It’s about creating a new experience for website visitors to be able to package a whole itinerary in a website and seamlessly interact with all the bookable products Voyages has, to build up an itinerary and have that as an experiential website. You can imagine there’s a lot of anticipation, there’s a lot of emotion about going to Uluru and it’s in a lot of people’s bucket list. So, it’s making sure they understand all the opportunities and all the tourism activities that are available at the resort through the new website and through social media.
We’re building the website at the moment to do that and I’m really excited because I think that’s going to set the agenda for how tourists and guests use websites for online booking. We’re going to do that by integrating all the bookable products from the back end through a seamless, integrated booking experience. We’re looking at offering travellers a complete itinerary online to be able to launch that. So, that’s a major project on at the moment.
There are a number of projects underway at the resort including an IT infrastructure upgrade project across the Voyages platform. So, that’s another project that has some significant implications across Voyages, and is also going to let us focus on using technology to offer guests a unique experience at Ayers Rock. We don’t want to characterise their experience at the resort by being a technology driven one but I would like to see technology used to improve guests’ experiences.
A project we’ve just finished is putting in a large screen in Ayers Rock airport — a four-metre by 2.3-metre screen in the arrival lounge. When travellers come into the airport and this is their first impression, their first experience of Uluru and the resort, they are presented with a ‘welcome to country ‘on the screen which sits above the baggage carousel. So, that’s a recently completed project and we’re working with the local community to get the ‘welcome to country’ presentation up. There’s implementing the IT infrastructure at Mossman Gorge Visitors Centre which is about to come online. The business will provide about 45 Indigenous jobs, and it’s a complete greenfield site that’s being fitted out. That’s occupying a big slab of the team’s time at the moment, making sure that they have everything they need, not only to operate the tourism business but also to provide a training facility at the visitor’s centre.
Another project is setting up the National Indigenous Training Academy. When ILC bought Voyages, it established a training academy to provide up to 200 training and employment positions annually at the resort by 2013. Planning has started to provide connectivity for all trainees and to connect within the training organisation, to give a very modern learning experience for trainees at the resort.
The academy project is pretty exciting because what it does is really characterises the essence of the ILC as much as we’ve gone into the tourism and hospitality business and extended that through purchasing the Voyages platform.

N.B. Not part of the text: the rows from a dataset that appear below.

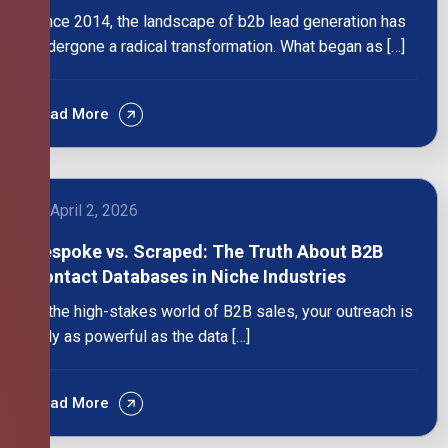
Since 2014, the landscape of b2b lead generation has
undergone a radical transformation. What began as […]
Read More
April 2, 2026
Bespoke vs. Scraped: The Truth About B2B
Contact Databases in Niche Industries
In the high-stakes world of B2B sales, your outreach is
only as powerful as the data […]
Read More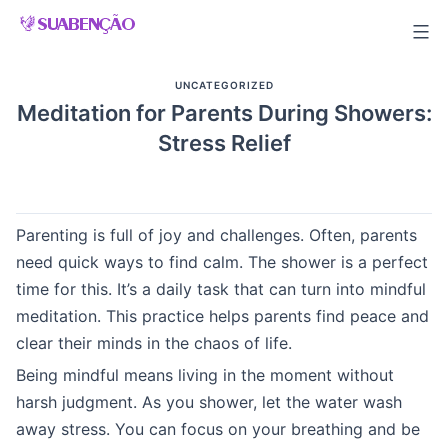
Skip
to
content
UNCATEGORIZED
Meditation for Parents During Showers:
Stress Relief
Parenting is full of joy and challenges. Often, parents
need quick ways to find calm. The shower is a perfect
time for this. It’s a daily task that can turn into mindful
meditation. This practice helps parents find peace and
clear their minds in the chaos of life.
Being mindful means living in the moment without
harsh judgment. As you shower, let the water wash
away stress. You can focus on your breathing and be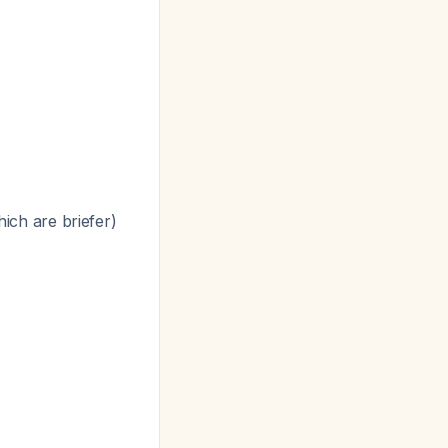
hich are briefer)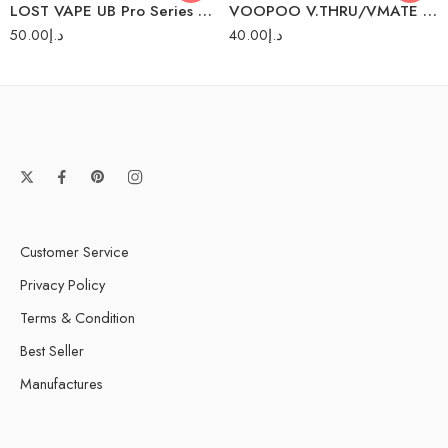
LOST VAPE UB Pro Series Coils
VOOPOO V.THRU/VMATE PRO PODS 2PC/PACK
50.00
د.إ
40.00
د.إ
Customer Service
Privacy Policy
Terms & Condition
Best Seller
Manufactures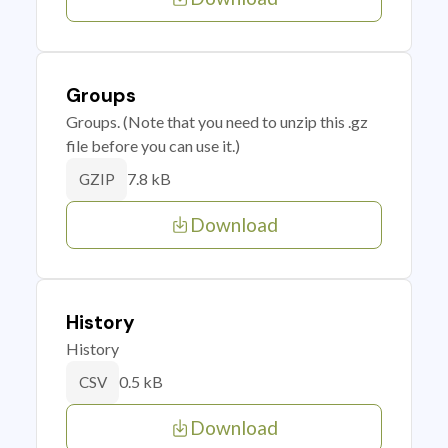
Groups
Groups. (Note that you need to unzip this .gz
file before you can use it.)
7.8 kB
GZIP
Download
History
History
0.5 kB
CSV
Download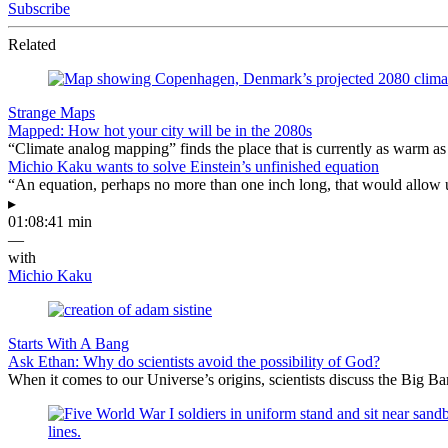
Subscribe
Related
Strange Maps
Mapped: How hot your city will be in the 2080s
“Climate analog mapping” finds the place that is currently as warm as 
Michio Kaku wants to solve Einstein’s unfinished equation
“An equation, perhaps no more than one inch long, that would allow 
▸
01:08:41 min
—
with
Michio Kaku
Starts With A Bang
Ask Ethan: Why do scientists avoid the possibility of God?
When it comes to our Universe’s origins, scientists discuss the Big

But at the end of the day, if the Voyages platform continues to be successful at operating the tourism business at Uluru, which it will be, that will get fed back into employment outcomes for Indigenous people which is why we all get out of bed in the morning, essentially.
What are the three biggest issues facing CIOs today?
Keeping abreast of change and to keep moving with technology and expanding the scope of the services that the typical IT department or information services department provides to an organisation are our big challenges.
It’s implicit now that the success of an organisation is dependent on how effectively it manages its information, how effectively it communicates. I think one of the main roles of a CIO is to ensure the IT and information management services are integral to all aspects of the business, and appropriately represented all levels.
Being service-oriented, being able to talk in business terms is critical, and being able to marry those opportunities that come from contemporary technology and contemporary information management methods to the business objectives and never losing that eye on the prize. That’s one of the tests I constantly do — is everything I see and everything the people I work with in my teams are doing — how does that contribute to our main business objectives which now include tourism and hospitality, and getting Indigenous training and employment outcomes, and redressing Indigenous disadvantage?
What is your favourite gadget(s)?
I can’t live without my laptop, my smartphone and my 3G connection. I can do anything, anywhere if I have those. Those really help me be productive and [helps me] keep connected and keep on top of things no matter where I am.
I’ve got an iPad [but] I rarely use it. My laptop, my smartphone and an internet connection — they are the best gadgets I have. These are the things that I always keep with me.